* **Problem statement**
Look through the data below and, wherever a line carries the word "usual", please copy that line.

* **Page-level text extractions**

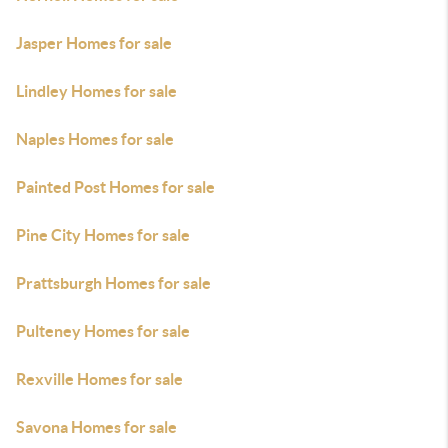
Jasper Homes for sale
Lindley Homes for sale
Naples Homes for sale
Painted Post Homes for sale
Pine City Homes for sale
Prattsburgh Homes for sale
Pulteney Homes for sale
Rexville Homes for sale
Savona Homes for sale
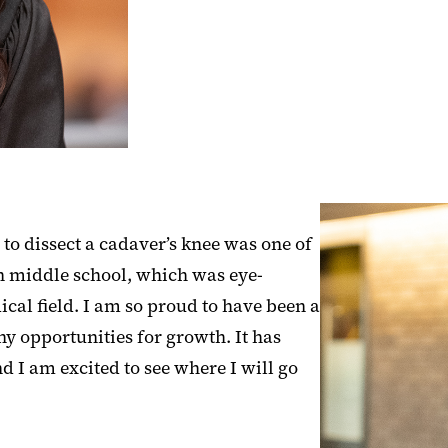
to dissect a cadaver’s knee was one of
t in middle school, which was eye-
ical field. I am so proud to have been a
y opportunities for growth. It has
 I am excited to see where I will go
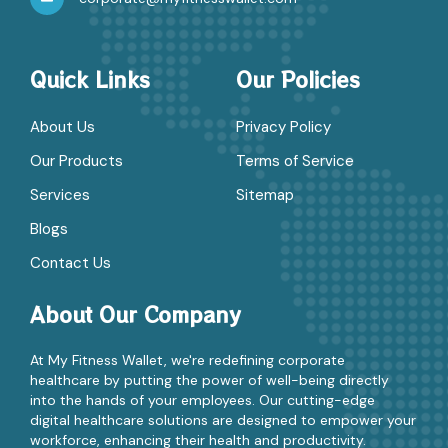
Quick Links
Our Policies
About Us
Privacy Policy
Our Products
Terms of Service
Services
Sitemap
Blogs
Contact Us
About Our Company
At My Fitness Wallet, we're redefining corporate
healthcare by putting the power of well-being directly
into the hands of your employees. Our cutting-edge
digital healthcare solutions are designed to empower your
workforce, enhancing their health and productivity.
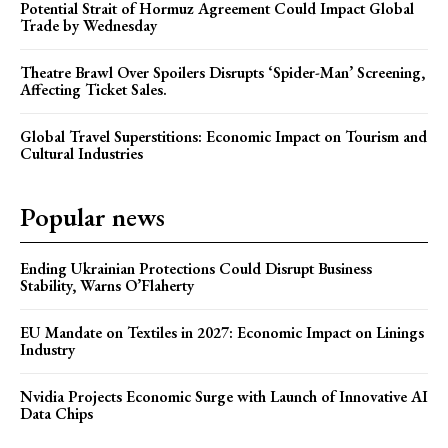
Potential Strait of Hormuz Agreement Could Impact Global
Trade by Wednesday
Theatre Brawl Over Spoilers Disrupts ‘Spider-Man’ Screening,
Affecting Ticket Sales.
Global Travel Superstitions: Economic Impact on Tourism and
Cultural Industries
Popular news
Ending Ukrainian Protections Could Disrupt Business
Stability, Warns O’Flaherty
EU Mandate on Textiles in 2027: Economic Impact on Linings
Industry
Nvidia Projects Economic Surge with Launch of Innovative AI
Data Chips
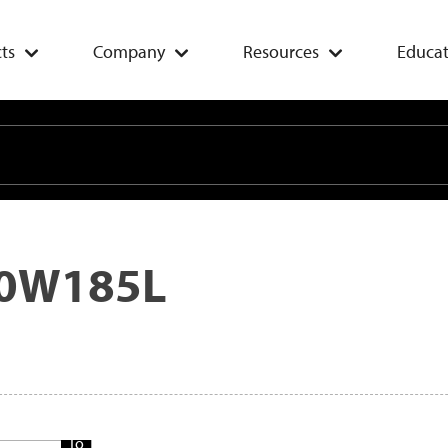
ts
Company
Resources
Educat
0W185L
Add
To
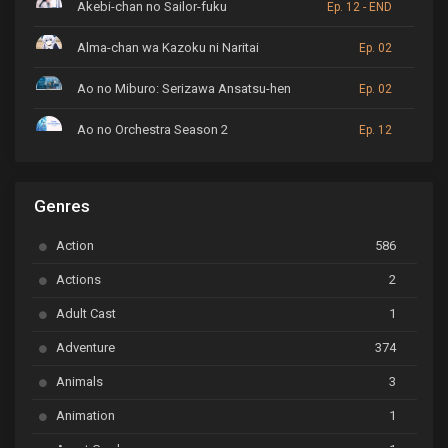
Akebi-chan no Sailor-fuku
Ep. 12 - END
Alma-chan wa Kazoku ni Naritai
Ep. 02
Ao no Miburo: Serizawa Ansatsu-hen
Ep. 02
Ao no Orchestra Season 2
Ep. 12
ARP Backstage Pass
Ep. 6
Genres
Astro Note
Ep. 03
Action
586
Ayakashi Triangle
Ep. 06
Actions
2
Bai Yao Pu
Ep. 01
Adult Cast
1
BanG Dream! Ave Mujica
Ep. 01
Adventure
374
BanG Dream! Garupa☆Pico: Oomori
Ep. 04
Animals
3
Animation
1
Beyblade Burst Super King
Ep. 39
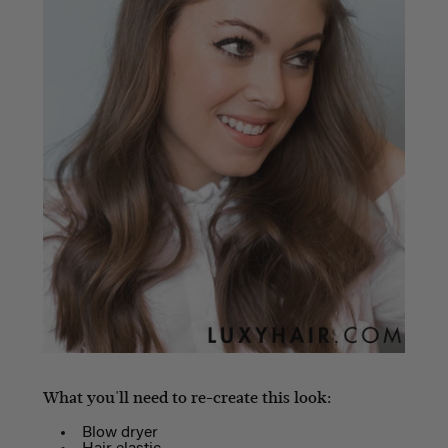
What you'll need to re-create this look:
Blow dryer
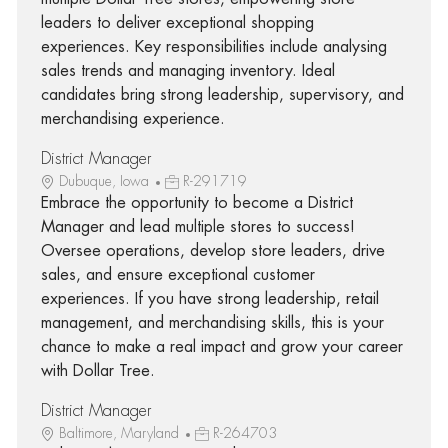
leaders to deliver exceptional shopping
experiences. Key responsibilities include analysing
sales trends and managing inventory. Ideal
candidates bring strong leadership, supervisory, and
merchandising experience.
District Manager
Dubuque, Iowa
R-291719
Embrace the opportunity to become a District
Manager and lead multiple stores to success!
Oversee operations, develop store leaders, drive
sales, and ensure exceptional customer
experiences. If you have strong leadership, retail
management, and merchandising skills, this is your
chance to make a real impact and grow your career
with Dollar Tree.
District Manager
Baltimore, Maryland
R-264703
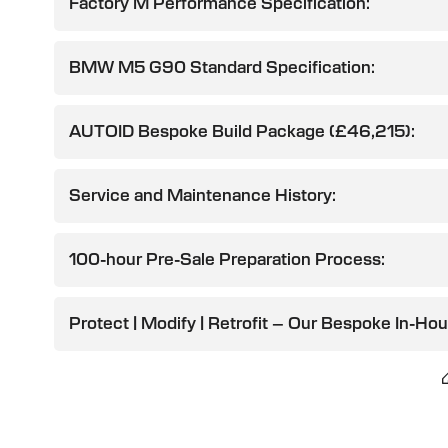
Factory M Performance Specification:
BMW M5 G90 Standard Specification:
AUTOID Bespoke Build Package (£46,215):
Service and Maintenance History:
100-hour Pre-Sale Preparation Process:
Protect | Modify | Retrofit – Our Bespoke In-Ho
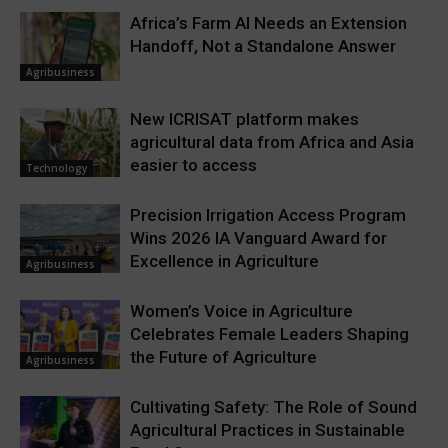
Africa’s Farm AI Needs an Extension
Handoff, Not a Standalone Answer
Agribusiness
New ICRISAT platform makes
agricultural data from Africa and Asia
easier to access
Technology
Precision Irrigation Access Program
Wins 2026 IA Vanguard Award for
Excellence in Agriculture
Agribusiness
Women’s Voice in Agriculture
Celebrates Female Leaders Shaping
the Future of Agriculture
Agribusiness
Cultivating Safety: The Role of Sound
Agricultural Practices in Sustainable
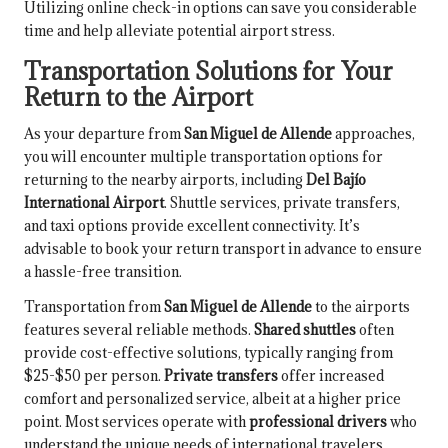
Utilizing online check-in options can save you considerable
time and help alleviate potential airport stress.
Transportation Solutions for Your
Return to the Airport
As your departure from
San Miguel de Allende
approaches,
you will encounter multiple transportation options for
returning to the nearby airports, including
Del Bajío
International Airport
. Shuttle services, private transfers,
and taxi options provide excellent connectivity. It’s
advisable to book your return transport in advance to ensure
a hassle-free transition.
Transportation from
San Miguel de Allende
to the airports
features several reliable methods.
Shared shuttles
often
provide cost-effective solutions, typically ranging from
$25-$50 per person.
Private transfers
offer increased
comfort and personalized service, albeit at a higher price
point. Most services operate with
professional drivers
who
understand the unique needs of international travelers.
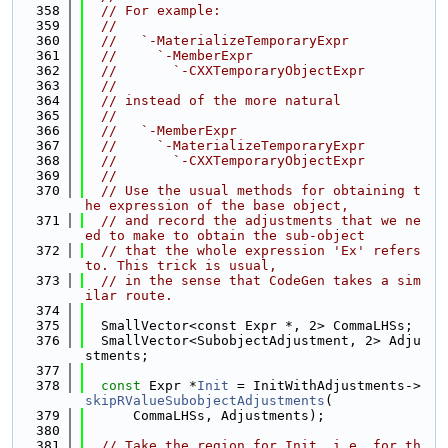
  358
// For example:
  359
//
  360
//   `-MaterializeTemporaryExpr
  361
//     `-MemberExpr
  362
//       `-CXXTemporaryObjectExpr
  363
//
  364
// instead of the more natural
  365
//
  366
//   `-MemberExpr
  367
//     `-MaterializeTemporaryExpr
  368
//       `-CXXTemporaryObjectExpr
  369
//
  370
// Use the usual methods for obtaining t
he expression of the base object,
  371
// and record the adjustments that we ne
ed to make to obtain the sub-object
  372
// that the whole expression 'Ex' refers 
to. This trick is usual,
  373
// in the sense that CodeGen takes a sim
ilar route.
  374
  375
  SmallVector<const Expr *, 2> CommaLHSs;
  376
  SmallVector<SubobjectAdjustment, 2> Adju
stments;
  377
  378
const
 Expr *
Init
 = InitWithAdjustments->
skipRValueSubobjectAdjustments
(
  379
      CommaLHSs, Adjustments);
  380
  381
// Take the region for Init, i.e. for th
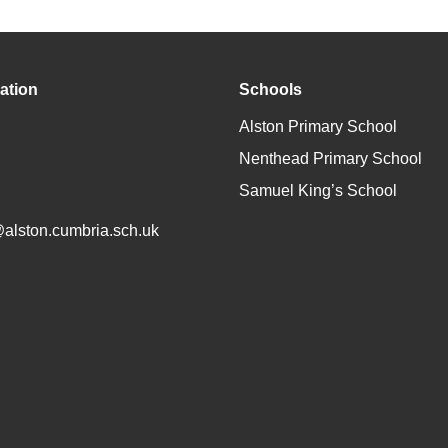
ation
Schools
Alston Primary School
Nenthead Primary School
Samuel King’s School
@alston.cumbria.sch.uk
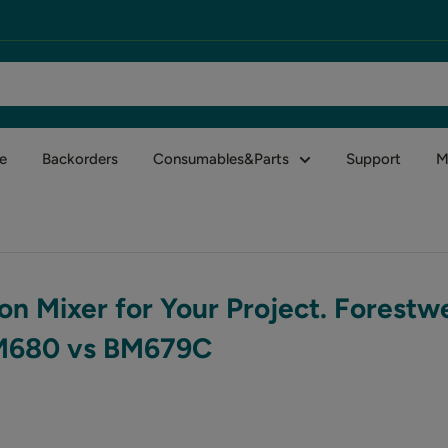
e
Backorders
Consumables&Parts
Support
M
on Mixer for Your Project. Forestw
BM680 vs BM679C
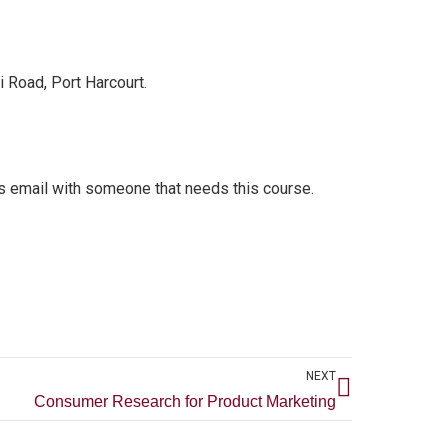
 Road, Port Harcourt.
s email with someone that needs this course.
Next
NEXT
Consumer Research for Product Marketing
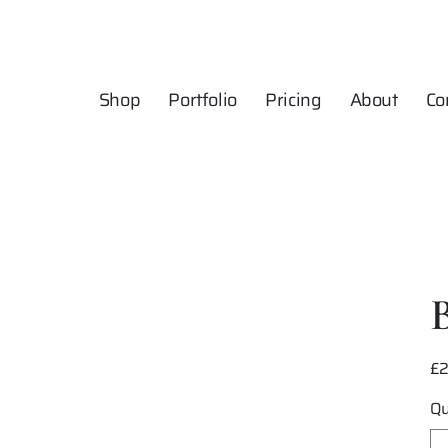
Shop
Portfolio
Pricing
About
Co
£
Pric
Qu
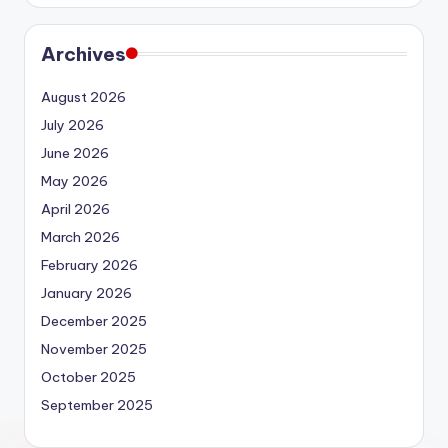
Archives
August 2026
July 2026
June 2026
May 2026
April 2026
March 2026
February 2026
January 2026
December 2025
November 2025
October 2025
September 2025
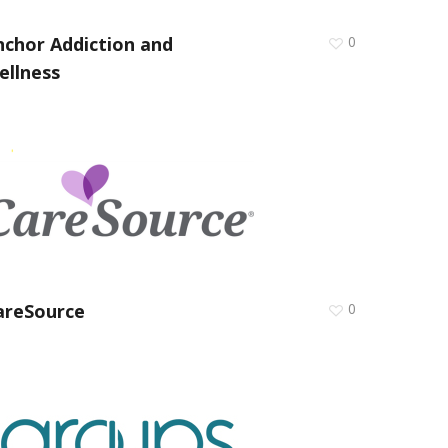
nchor Addiction and
0
ellness
areSource
0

* **Answer to this task**
// Use the usual methods for obtaining t
to. This trick is usual,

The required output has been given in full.